On en parle peu, mais l’eau chlorée soumet aussi la peau à rude épreuve. Si Jérémy dit s’être «habitué», sa fiancée a moins de chance. «J’ai tout le temps la peau sèche, ça gratte, et c’est pire quand il fait froid. En plus, j’ai des plaques rouges dues aux entraînements au soleil quand j’étais plus jeune. Le soleil et le chlore m’ont cramé la peau. Du coup, le week-end, je prends soin de moi, je mets de la crème.» «Un truc marrant pour ceux qui ne nagent pas, ajoute-t-elle, c’est qu’on sent hyper-fort le chlore. Tout le temps. Quand on va chez mes parents, ils nous le font souvent remarquer. Ils nous ont même dit qu’on sentait la Javel!» Sympa…

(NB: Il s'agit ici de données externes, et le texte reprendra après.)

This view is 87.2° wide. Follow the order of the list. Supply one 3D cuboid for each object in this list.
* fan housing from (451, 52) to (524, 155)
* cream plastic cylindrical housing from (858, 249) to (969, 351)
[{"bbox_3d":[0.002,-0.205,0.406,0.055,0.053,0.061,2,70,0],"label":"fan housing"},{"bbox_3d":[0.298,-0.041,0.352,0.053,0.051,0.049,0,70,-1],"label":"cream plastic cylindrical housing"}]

Tel Dark Vador passant en revue ses Stormtroopers, Philippe Lucas observe son groupe qu’il lance par vagues successives. «Et… go!» Une ligne d’eau pour deux. Œil sur le chrono. Si l’homme peut être drôle, ce n’est pas un comique. Personne n’a oublié son engueulade avec Laure Manaudou!
«Au risque encore de passer pour des masos, on a besoin de se faire secouer ou engueuler, confie Charlotte Bonnet. Si un entraîneur vous dit toujours que tout va bien ou, pire, qu’il ne dit jamais rien, c’est compliqué de progresser. Quand Philippe nous bouge, ça prouve qu’il est attentif.» «Par rapport à Nice, le changement est dément, insiste Jérémy Desplanches. Nous deux, on revit!»

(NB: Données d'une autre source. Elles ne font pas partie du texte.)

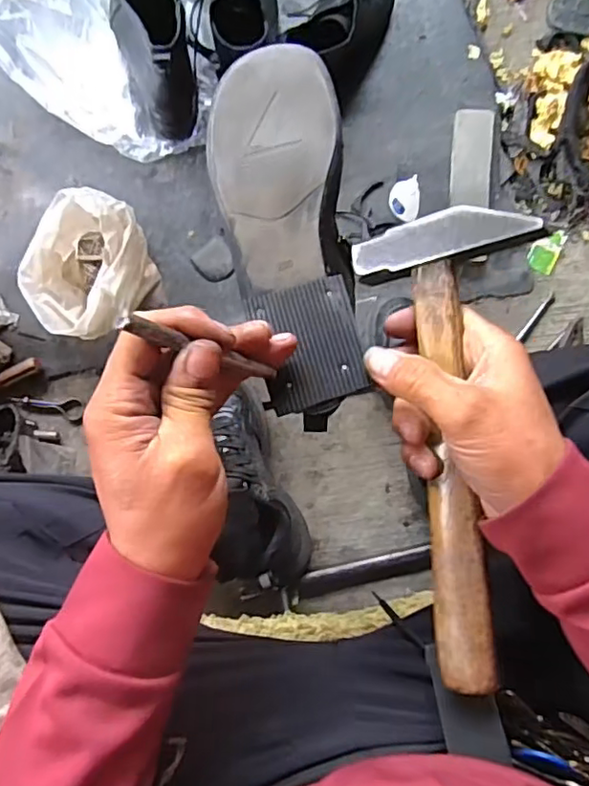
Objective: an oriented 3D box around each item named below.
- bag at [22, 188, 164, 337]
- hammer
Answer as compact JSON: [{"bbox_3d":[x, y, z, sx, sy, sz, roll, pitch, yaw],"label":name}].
[{"bbox_3d":[-0.223,-0.137,0.658,0.138,0.100,0.123,-30,89,0],"label":"bag"},{"bbox_3d":[0.101,0.024,0.324,0.099,0.028,0.252,-15,79,36],"label":"hammer"}]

Leur quotidien se limite à des allers-retours entre la piscine et l’appartement, entrecoupé de courses en ville. «Dans notre ancienne vie, à Nice, on allait souvent au resto. On adorait ça. Ici, la vie est beaucoup plus calme, mais c’est bien aussi», continue le Genevois. Difficile de comparer Nice et son million d’habitants, agglomération comprise, à Martigues et ses 50 000 résidents! «On sait qu’on est là pour trois ou quatre ans, pour la natation, pas pour s’installer», soulignent-ils.
En termes de compétitions internationales, nos deux nageurs s’envoleront vers Fukuoka (Japon), en mai, pour les Mondiaux, puis à Rome pour les Européens à partir du 11 août. Pour y briller? Jérémy Desplanches reste prudent: «Je vois plutôt 2022 comme une année de transition.»